◆ **Instructions for the task**: Give back the full listing that follows exactly as it reads.

◆ **Extracted entries**:
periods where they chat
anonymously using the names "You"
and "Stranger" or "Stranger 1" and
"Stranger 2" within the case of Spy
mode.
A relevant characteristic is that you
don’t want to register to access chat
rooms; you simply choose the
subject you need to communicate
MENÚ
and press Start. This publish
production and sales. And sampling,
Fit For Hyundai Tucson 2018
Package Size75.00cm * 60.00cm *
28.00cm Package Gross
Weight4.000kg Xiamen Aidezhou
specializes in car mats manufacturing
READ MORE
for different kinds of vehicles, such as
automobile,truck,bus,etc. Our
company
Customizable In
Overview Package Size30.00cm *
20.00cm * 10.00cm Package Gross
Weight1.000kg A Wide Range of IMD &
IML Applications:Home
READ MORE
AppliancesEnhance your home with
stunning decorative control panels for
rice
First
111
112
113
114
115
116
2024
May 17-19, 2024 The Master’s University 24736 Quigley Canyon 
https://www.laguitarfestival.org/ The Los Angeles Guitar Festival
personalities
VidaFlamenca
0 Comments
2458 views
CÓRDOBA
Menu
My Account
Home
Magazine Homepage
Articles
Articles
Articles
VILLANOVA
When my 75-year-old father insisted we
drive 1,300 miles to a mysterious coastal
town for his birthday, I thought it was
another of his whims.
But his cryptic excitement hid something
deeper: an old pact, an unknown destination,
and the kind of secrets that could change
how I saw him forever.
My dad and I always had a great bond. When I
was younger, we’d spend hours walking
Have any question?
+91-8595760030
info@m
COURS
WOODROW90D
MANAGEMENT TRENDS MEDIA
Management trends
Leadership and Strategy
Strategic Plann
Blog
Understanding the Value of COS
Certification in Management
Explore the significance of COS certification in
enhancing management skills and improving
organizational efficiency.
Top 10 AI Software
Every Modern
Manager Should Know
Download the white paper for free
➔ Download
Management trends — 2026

◆ **Output for this exercise**:
periods where they chat
anonymously using the names "You"
and "Stranger" or "Stranger 1" and
"Stranger 2" within the case of Spy
mode.
A relevant characteristic is that you
don’t want to register to access chat
rooms; you simply choose the
subject you need to communicate
MENÚ
and press Start. This publish
production and sales. And sampling,
Fit For Hyundai Tucson 2018
Package Size75.00cm * 60.00cm *
28.00cm Package Gross
Weight4.000kg Xiamen Aidezhou
specializes in car mats manufacturing
READ MORE
for different kinds of vehicles, such as
automobile,truck,bus,etc. Our
company
Customizable In
Overview Package Size30.00cm *
20.00cm * 10.00cm Package Gross
Weight1.000kg A Wide Range of IMD &
IML Applications:Home
READ MORE
AppliancesEnhance your home with
stunning decorative control panels for
rice
First
111
112
113
114
115
116
2024
May 17-19, 2024 The Master’s University 24736 Quigley Canyon 
https://www.laguitarfestival.org/ The Los Angeles Guitar Festival
personalities
VidaFlamenca
0 Comments
2458 views
CÓRDOBA
Menu
My Account
Home
Magazine Homepage
Articles
Articles
Articles
VILLANOVA
When my 75-year-old father insisted we
drive 1,300 miles to a mysterious coastal
town for his birthday, I thought it was
another of his whims.
But his cryptic excitement hid something
deeper: an old pact, an unknown destination,
and the kind of secrets that could change
how I saw him forever.
My dad and I always had a great bond. When I
was younger, we’d spend hours walking
Have any question?
+91-8595760030
info@m
COURS
WOODROW90D
MANAGEMENT TRENDS MEDIA
Management trends
Leadership and Strategy
Strategic Plann
Blog
Understanding the Value of COS
Certification in Management
Explore the significance of COS certification in
enhancing management skills and improving
organizational efficiency.
Top 10 AI Software
Every Modern
Manager Should Know
Download the white paper for free
➔ Download
Management trends — 2026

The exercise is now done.